== Action item ==
From the first record to the last, write each one out again exactly.

--------------------------------

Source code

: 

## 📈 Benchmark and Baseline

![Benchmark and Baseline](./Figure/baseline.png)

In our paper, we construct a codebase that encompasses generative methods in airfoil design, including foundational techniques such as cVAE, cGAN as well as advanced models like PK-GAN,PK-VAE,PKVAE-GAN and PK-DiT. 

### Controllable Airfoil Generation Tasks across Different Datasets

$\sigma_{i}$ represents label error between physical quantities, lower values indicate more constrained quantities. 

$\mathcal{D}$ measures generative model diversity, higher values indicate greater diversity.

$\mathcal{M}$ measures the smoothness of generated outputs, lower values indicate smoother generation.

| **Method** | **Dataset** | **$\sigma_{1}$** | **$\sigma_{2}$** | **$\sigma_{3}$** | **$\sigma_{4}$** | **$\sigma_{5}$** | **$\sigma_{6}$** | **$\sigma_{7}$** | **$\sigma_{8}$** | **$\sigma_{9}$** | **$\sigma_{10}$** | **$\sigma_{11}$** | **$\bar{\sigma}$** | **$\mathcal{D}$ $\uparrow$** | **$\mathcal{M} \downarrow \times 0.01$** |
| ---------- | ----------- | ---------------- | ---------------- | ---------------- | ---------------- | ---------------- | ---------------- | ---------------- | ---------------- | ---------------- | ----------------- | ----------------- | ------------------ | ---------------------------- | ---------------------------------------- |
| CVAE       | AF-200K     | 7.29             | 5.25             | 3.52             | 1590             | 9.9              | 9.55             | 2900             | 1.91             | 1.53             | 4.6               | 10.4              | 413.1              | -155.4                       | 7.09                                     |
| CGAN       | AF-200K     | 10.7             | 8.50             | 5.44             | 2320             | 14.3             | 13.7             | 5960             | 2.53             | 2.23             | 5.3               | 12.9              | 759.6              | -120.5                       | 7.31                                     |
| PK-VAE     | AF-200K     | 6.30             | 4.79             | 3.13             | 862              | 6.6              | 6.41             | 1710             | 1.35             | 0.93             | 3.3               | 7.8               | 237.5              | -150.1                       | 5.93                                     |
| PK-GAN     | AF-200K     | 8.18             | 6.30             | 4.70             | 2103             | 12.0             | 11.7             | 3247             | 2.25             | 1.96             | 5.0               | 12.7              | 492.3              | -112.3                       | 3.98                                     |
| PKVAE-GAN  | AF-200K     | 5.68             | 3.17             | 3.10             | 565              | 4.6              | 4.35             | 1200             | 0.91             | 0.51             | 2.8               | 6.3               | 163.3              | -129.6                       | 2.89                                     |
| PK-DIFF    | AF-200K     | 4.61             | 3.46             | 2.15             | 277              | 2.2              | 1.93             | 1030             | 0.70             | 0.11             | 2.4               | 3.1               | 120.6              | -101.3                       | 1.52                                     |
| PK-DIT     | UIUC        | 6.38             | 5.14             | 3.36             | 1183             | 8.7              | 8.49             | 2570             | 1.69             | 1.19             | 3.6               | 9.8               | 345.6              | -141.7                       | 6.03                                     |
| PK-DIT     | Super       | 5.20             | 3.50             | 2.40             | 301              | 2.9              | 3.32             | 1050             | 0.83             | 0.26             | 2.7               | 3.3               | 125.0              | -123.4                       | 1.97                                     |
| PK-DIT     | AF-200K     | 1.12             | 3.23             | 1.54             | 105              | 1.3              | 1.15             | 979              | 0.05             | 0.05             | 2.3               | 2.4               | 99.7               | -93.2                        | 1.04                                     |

--------------------------------

== Result for this task ==
Source code

: 

## 📈 Benchmark and Baseline

![Benchmark and Baseline](./Figure/baseline.png)

In our paper, we construct a codebase that encompasses generative methods in airfoil design, including foundational techniques such as cVAE, cGAN as well as advanced models like PK-GAN,PK-VAE,PKVAE-GAN and PK-DiT. 

### Controllable Airfoil Generation Tasks across Different Datasets

$\sigma_{i}$ represents label error between physical quantities, lower values indicate more constrained quantities. 

$\mathcal{D}$ measures generative model diversity, higher values indicate greater diversity.

$\mathcal{M}$ measures the smoothness of generated outputs, lower values indicate smoother generation.

| **Method** | **Dataset** | **$\sigma_{1}$** | **$\sigma_{2}$** | **$\sigma_{3}$** | **$\sigma_{4}$** | **$\sigma_{5}$** | **$\sigma_{6}$** | **$\sigma_{7}$** | **$\sigma_{8}$** | **$\sigma_{9}$** | **$\sigma_{10}$** | **$\sigma_{11}$** | **$\bar{\sigma}$** | **$\mathcal{D}$ $\uparrow$** | **$\mathcal{M} \downarrow \times 0.01$** |
| ---------- | ----------- | ---------------- | ---------------- | ---------------- | ---------------- | ---------------- | ---------------- | ---------------- | ---------------- | ---------------- | ----------------- | ----------------- | ------------------ | ---------------------------- | ---------------------------------------- |
| CVAE       | AF-200K     | 7.29             | 5.25             | 3.52             | 1590             | 9.9              | 9.55             | 2900             | 1.91             | 1.53             | 4.6               | 10.4              | 413.1              | -155.4                       | 7.09                                     |
| CGAN       | AF-200K     | 10.7             | 8.50             | 5.44             | 2320             | 14.3             | 13.7             | 5960             | 2.53             | 2.23             | 5.3               | 12.9              | 759.6              | -120.5                       | 7.31                                     |
| PK-VAE     | AF-200K     | 6.30             | 4.79             | 3.13             | 862              | 6.6              | 6.41             | 1710             | 1.35             | 0.93             | 3.3               | 7.8               | 237.5              | -150.1                       | 5.93                                     |
| PK-GAN     | AF-200K     | 8.18             | 6.30             | 4.70             | 2103             | 12.0             | 11.7             | 3247             | 2.25             | 1.96             | 5.0               | 12.7              | 492.3              | -112.3                       | 3.98                                     |
| PKVAE-GAN  | AF-200K     | 5.68             | 3.17             | 3.10             | 565              | 4.6              | 4.35             | 1200             | 0.91             | 0.51             | 2.8               | 6.3               | 163.3              | -129.6                       | 2.89                                     |
| PK-DIFF    | AF-200K     | 4.61             | 3.46             | 2.15             | 277              | 2.2              | 1.93             | 1030             | 0.70             | 0.11             | 2.4               | 3.1               | 120.6              | -101.3                       | 1.52                                     |
| PK-DIT     | UIUC        | 6.38             | 5.14             | 3.36             | 1183             | 8.7              | 8.49             | 2570             | 1.69             | 1.19             | 3.6               | 9.8               | 345.6              | -141.7                       | 6.03                                     |
| PK-DIT     | Super       | 5.20             | 3.50             | 2.40             | 301              | 2.9              | 3.32             | 1050             | 0.83             | 0.26             | 2.7               | 3.3               | 125.0              | -123.4                       | 1.97                                     |
| PK-DIT     | AF-200K     | 1.12             | 3.23             | 1.54             | 105              | 1.3              | 1.15             | 979              | 0.05             | 0.05             | 2.3               | 2.4               | 99.7               | -93.2                        | 1.04                                     |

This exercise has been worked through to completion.